— Больше нет. Не сердись, мы люди бедные, — кротко сказала она.
Лицо фельдшера вспыхнуло. Он сидел, некоторое время тяжело дыша и молча уставившись на тарелку с маслом. Потом взял тарелку обеими руками, поклонился Федосье и взволнованно промолвил:
— Спасибо, большое спасибо вам! Но это масло нужно Егору, он тяжело болен… Понимаете ли вы: цинга у него от недоедания! А я молод и здоров… Пожалуйста, отдайте это Егору и мальчикам вашим…
Федор, приподняв повязку, поглядел на тарелку, поставленную фельдшером обратно на стол.
— Мало, мало, — воскликнул он, опуская повязку на глаза. — Здесь полфунта, не больше. Ты скажи ему, — обратился он к сыну, — что больше они дать не могут, у них больше нет.
— Егор, если ты поправишься, это будет для меня самой дорогой наградой, — сказал фельдшер, внимательно прислушиваясь к переводу Луки.
— Значит, поправишься — будешь у него работать за лечение, — пояснил Федор.
— А может, видя нашу бедность он просто жалеет нас… — догадалась Дарья.

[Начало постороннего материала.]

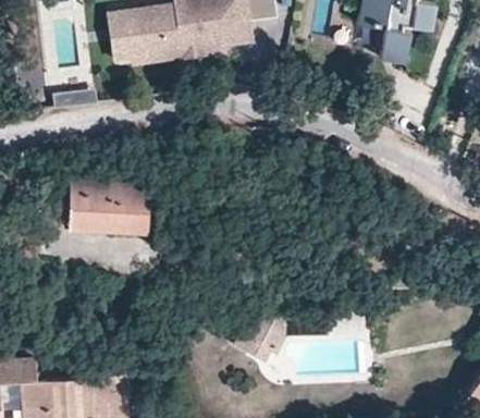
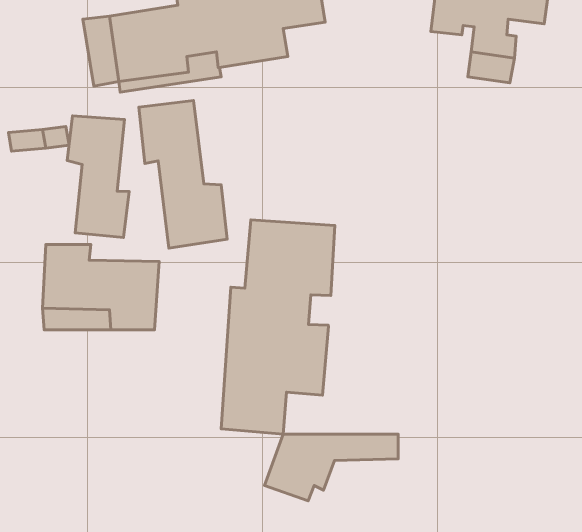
building: none -> [139,100,227,248]
building: none -> [67,116,129,237]
building: none -> [221,220,335,434]

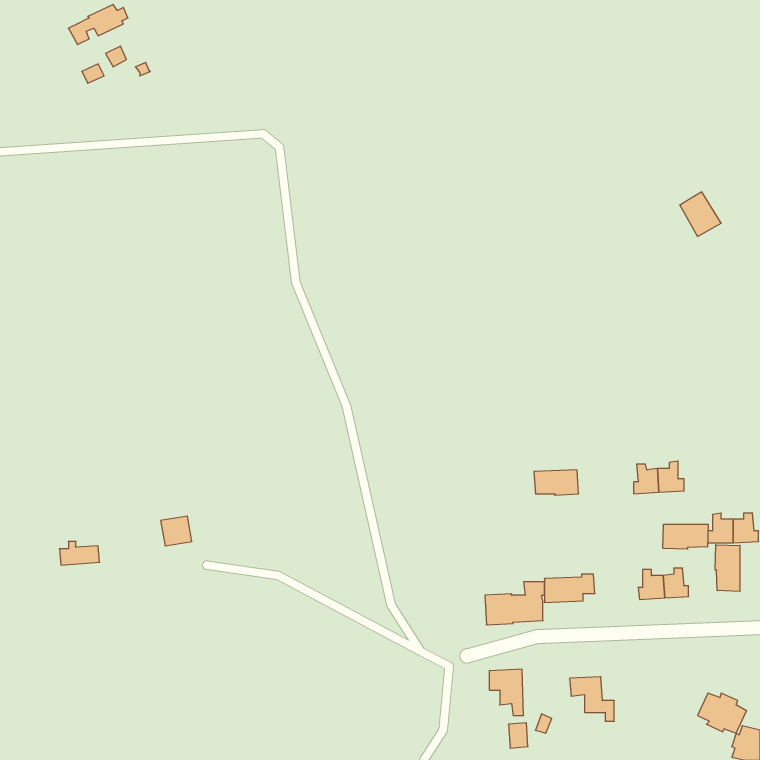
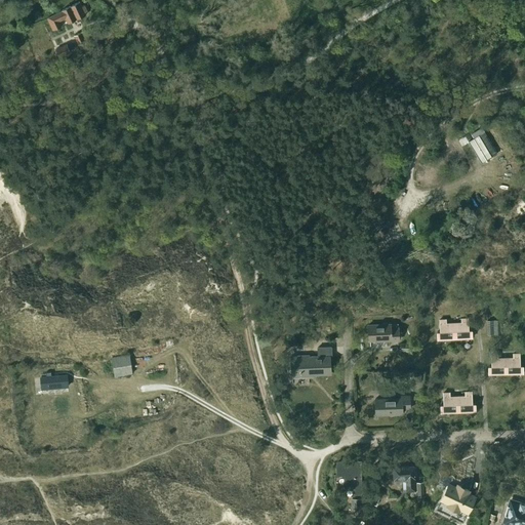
building: [663,524,708,549] -> none
building: [715,545,740,591] -> none
building: [485,582,544,625] -> [290,348,331,377]
building: [698,693,747,733] -> [441,485,475,513]

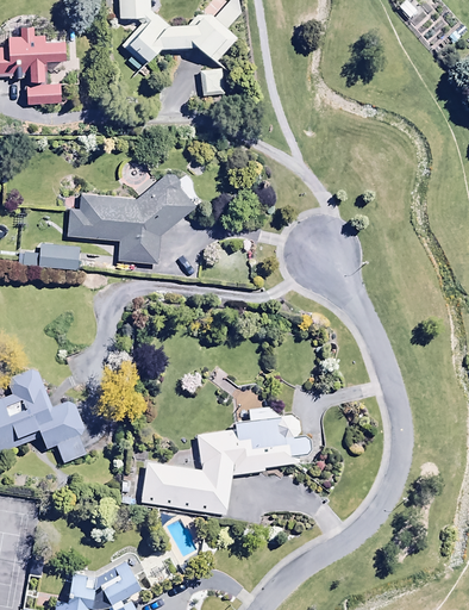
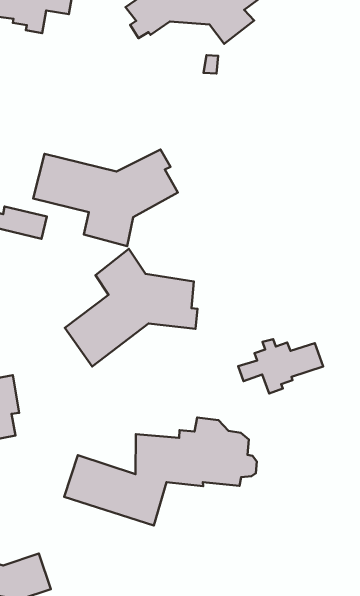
building: [26,83,62,105] -> none
building: none -> [65,249,198,367]
building: none -> [238,339,323,393]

— Как не жалеть ему своих родненьких! — ехидно перебил ее Федор, хватаясь за повязку и охая.
— Он даром лечит людей, — сказал Дмитрий.
— Да нет же! Он не берет с тех, кому скоро помирать, кому его лечение не принесет пользы, ты это запомни. Нет на свете человека, который отказался бы от денег, — изрек Федор. — Ну, спасибо. — Он встал и протянул фельдшеру руку на прощание.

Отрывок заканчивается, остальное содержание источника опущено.